Die Einsamkeit der Mächtigen
Lully, als Ausländer lange Zeit ein Außenseiter bei Hofe, als Musiker belächelt von den politischen Würdenträgern, genießt es später um so mehr, dass die Sonne des Königs auch auf ihn strahlt. Aber als ob er nur deren Licht, nicht aber deren Wärme gespürt hätte, verströmen seine Kompositionen eine klirrende Kälte, die vielleicht auch Rückschlüsse zulässt auf die Einsamkeit derjenigen, die auf dem Gipfel der Macht angelangt sind.
Eine zeitlose Parabel
Lully, so erzählt dieser Film, vernachlässigt selbst die Beziehungen zu seiner Frau und seinen Kindern; mit fortgeschrittenem Alter wird er, wie sein König, immer einsamer und immer mächtiger, schließlich eignet er sich auch dessen Credo an: "Ich habe keine Freunde".

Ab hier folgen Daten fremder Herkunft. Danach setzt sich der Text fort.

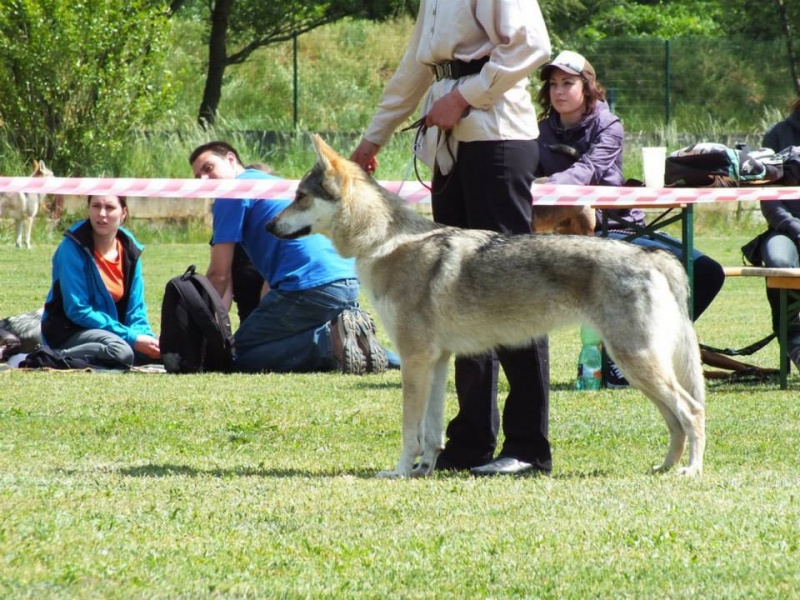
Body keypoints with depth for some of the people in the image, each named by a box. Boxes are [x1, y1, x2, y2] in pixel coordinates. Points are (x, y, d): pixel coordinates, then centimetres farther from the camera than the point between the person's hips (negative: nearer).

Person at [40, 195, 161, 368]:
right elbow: (77, 310, -18)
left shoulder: (130, 250, 4)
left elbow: (135, 310, 6)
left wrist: (145, 336, -19)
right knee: (120, 351, -35)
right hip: (68, 332, -8)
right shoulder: (73, 247, -14)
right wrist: (131, 337, -23)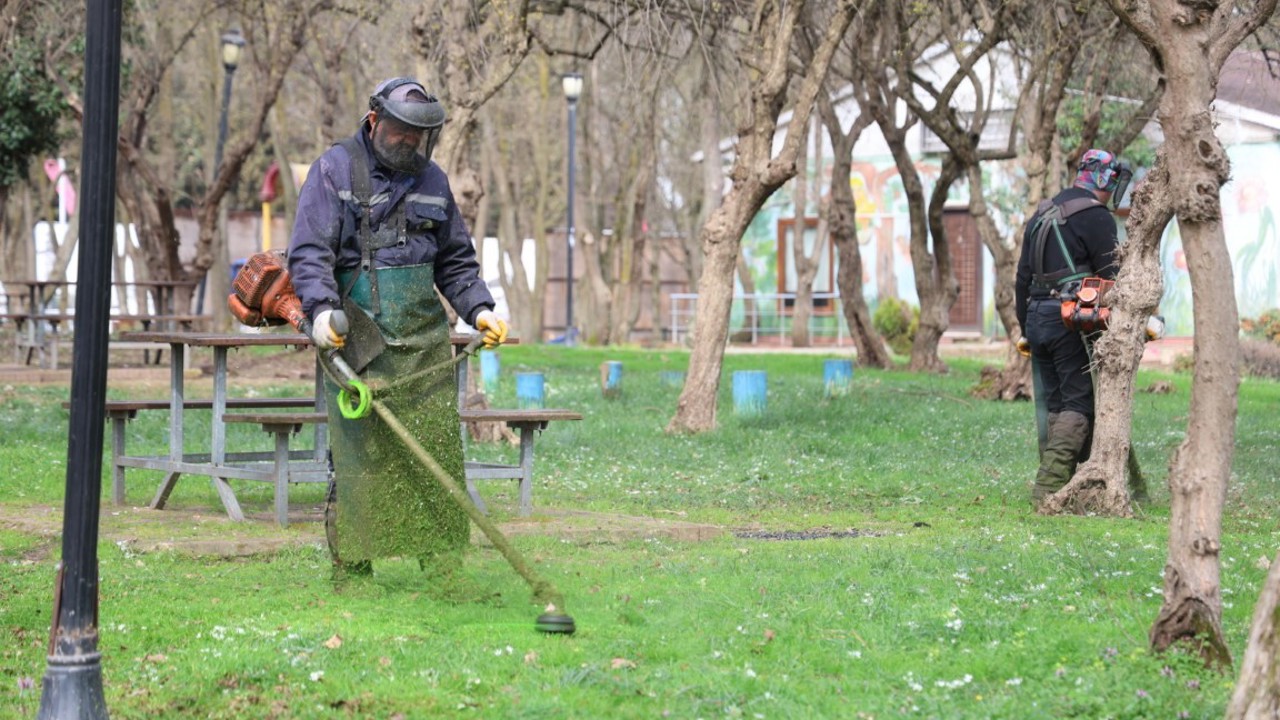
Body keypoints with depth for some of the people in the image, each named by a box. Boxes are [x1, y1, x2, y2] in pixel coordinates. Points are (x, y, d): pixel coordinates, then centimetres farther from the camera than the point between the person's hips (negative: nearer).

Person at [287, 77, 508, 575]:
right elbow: (310, 250, -9)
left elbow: (455, 260, 23)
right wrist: (321, 308, -24)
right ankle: (352, 565, 1)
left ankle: (438, 561, 7)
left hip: (423, 342, 5)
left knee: (436, 453, 2)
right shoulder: (334, 170, 0)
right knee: (357, 456, -6)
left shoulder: (432, 180, 16)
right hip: (356, 339, -5)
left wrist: (478, 309, 8)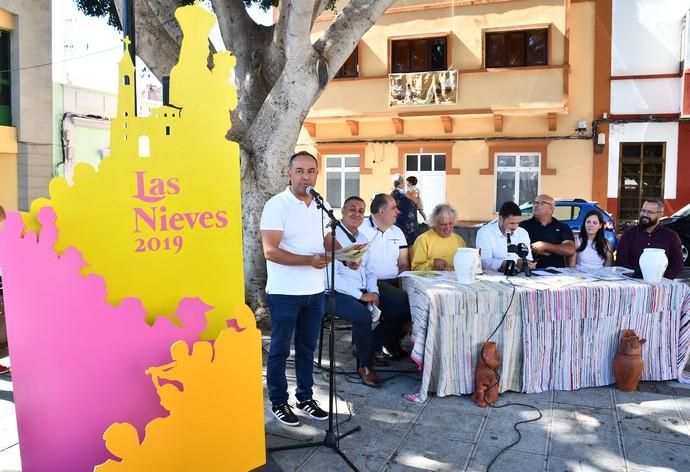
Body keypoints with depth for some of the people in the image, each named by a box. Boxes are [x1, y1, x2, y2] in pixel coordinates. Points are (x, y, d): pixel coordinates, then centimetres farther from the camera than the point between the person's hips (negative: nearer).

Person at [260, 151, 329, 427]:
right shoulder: (276, 205, -13)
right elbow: (271, 251, -19)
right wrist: (309, 260, -24)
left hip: (315, 291, 6)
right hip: (284, 292, -6)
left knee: (307, 348, 16)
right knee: (280, 350, 8)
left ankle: (305, 397, 31)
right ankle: (279, 403, 22)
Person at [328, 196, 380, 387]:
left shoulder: (363, 238, 15)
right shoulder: (332, 237, -10)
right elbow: (331, 277, -18)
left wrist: (373, 292, -1)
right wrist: (360, 295, -20)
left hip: (363, 292, 7)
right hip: (338, 293, -7)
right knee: (363, 315, -32)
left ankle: (369, 347, 7)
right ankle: (365, 366, -10)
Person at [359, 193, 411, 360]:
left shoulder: (397, 232, 18)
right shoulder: (361, 229, -3)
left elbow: (404, 265, 17)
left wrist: (403, 283, -3)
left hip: (394, 283, 7)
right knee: (403, 302, -28)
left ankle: (391, 341, 3)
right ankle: (371, 345, -8)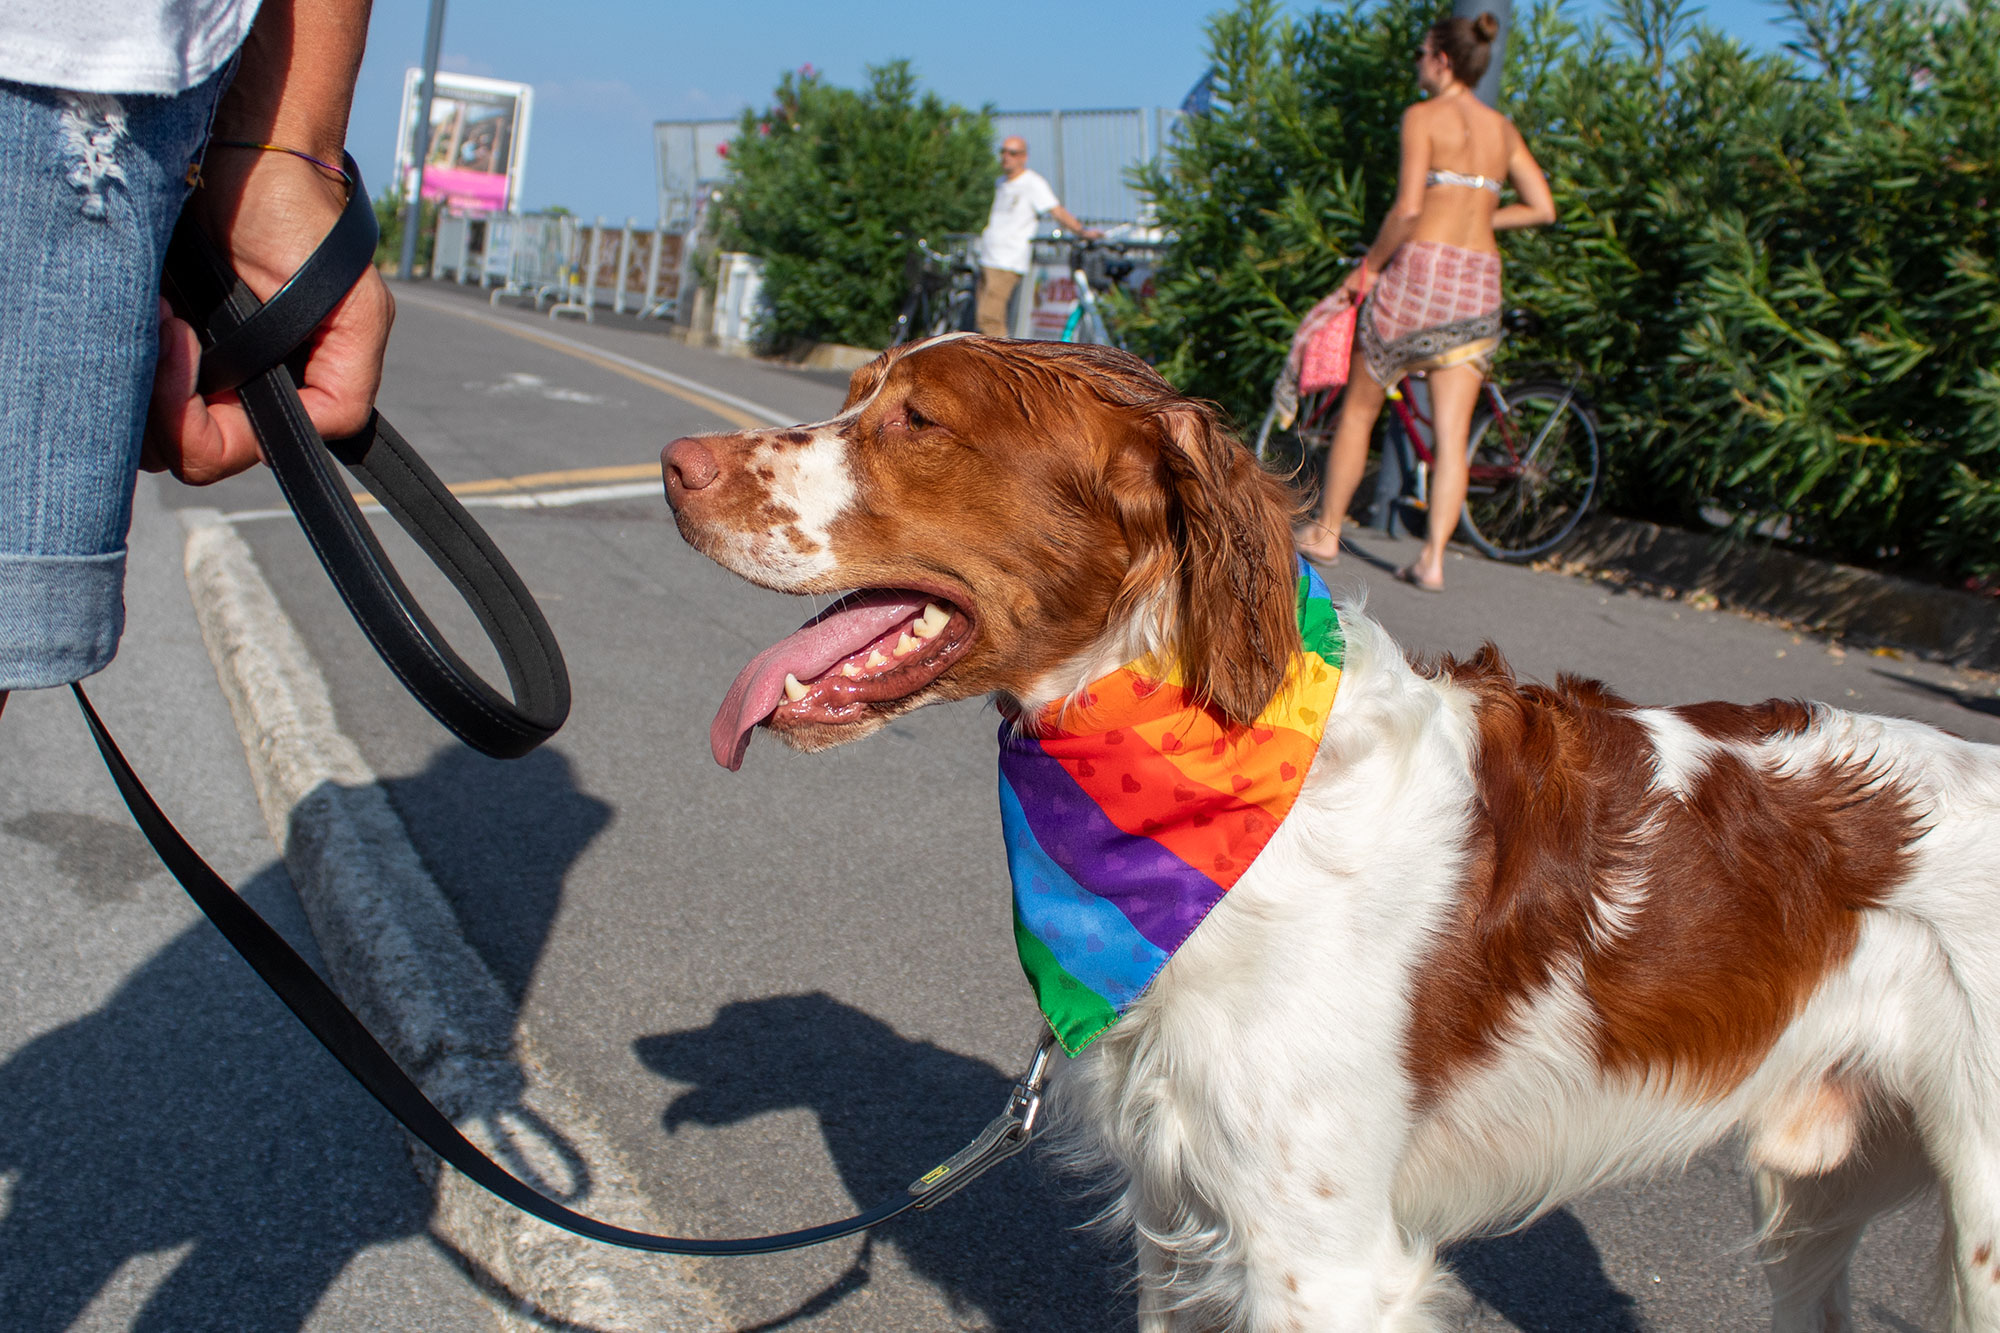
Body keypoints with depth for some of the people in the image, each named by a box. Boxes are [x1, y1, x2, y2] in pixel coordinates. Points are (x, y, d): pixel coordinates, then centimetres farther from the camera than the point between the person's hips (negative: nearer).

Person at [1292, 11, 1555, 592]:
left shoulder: (1424, 116, -6)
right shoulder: (1503, 129, 12)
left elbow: (1407, 209, -16)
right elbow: (1541, 209, 12)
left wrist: (1367, 267, -5)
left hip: (1421, 267, -5)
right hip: (1480, 282, 5)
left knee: (1359, 409, 12)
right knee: (1452, 435, 3)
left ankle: (1324, 533, 21)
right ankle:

Der König tanzt ist eine Parabel über das Verhältnis von Kunst und Macht in einem totalitären Staat und er zeigt im Grunde, dass in den komplizierten Beziehungsstrukturen, dem Geflecht von Intrigen – Verrat auf der einen, Loyalität und Konformität auf der anderen Seite – niemand seine Unabhängigkeit bewahren kann. Erst mit der bürgerlichen Revolution und ihren Folgen nach 1848 änderte sich in Europa auch die abhängige Position der Künstler, bis die Diktaturen des 20. Jahrhunderts noch einmal versuchten, sie für ihre Zwecke zu vereinnahmen. Viele gingen ins Exil; einige ließen sich von der Macht korrumpieren, wurden mitunter zu Verrätern ihrer Kollegen.
Ein Film zum Hören
Lullys Musik, vom renommierten Kölner Ensemble Musica Antiqua mit der Instrumentierung des 17. Jahrhunderts eingespielt, bildet das dramaturgische Gerüst des Films: Höhepunkte des Drehbuchs sind stets an neue Kompositionen gebunden, die der Tag und Nacht arbeitende Musiker seinem König schrieb – ein Te Deum zur Genesung, ein Comédie-ballet zur Einweihung der Anlagen von Versailles, einen Marsch für einen Feldzug, sogar ein Begleitkonzert für eine Liebesnacht. Abgesehen von der großartigen Ausstattung, den schönen Kostümen und den gemessenen Choreografien, die in
Der König tanzt zu sehen sind, ist dies also vor allem auch ein Film zum Hören.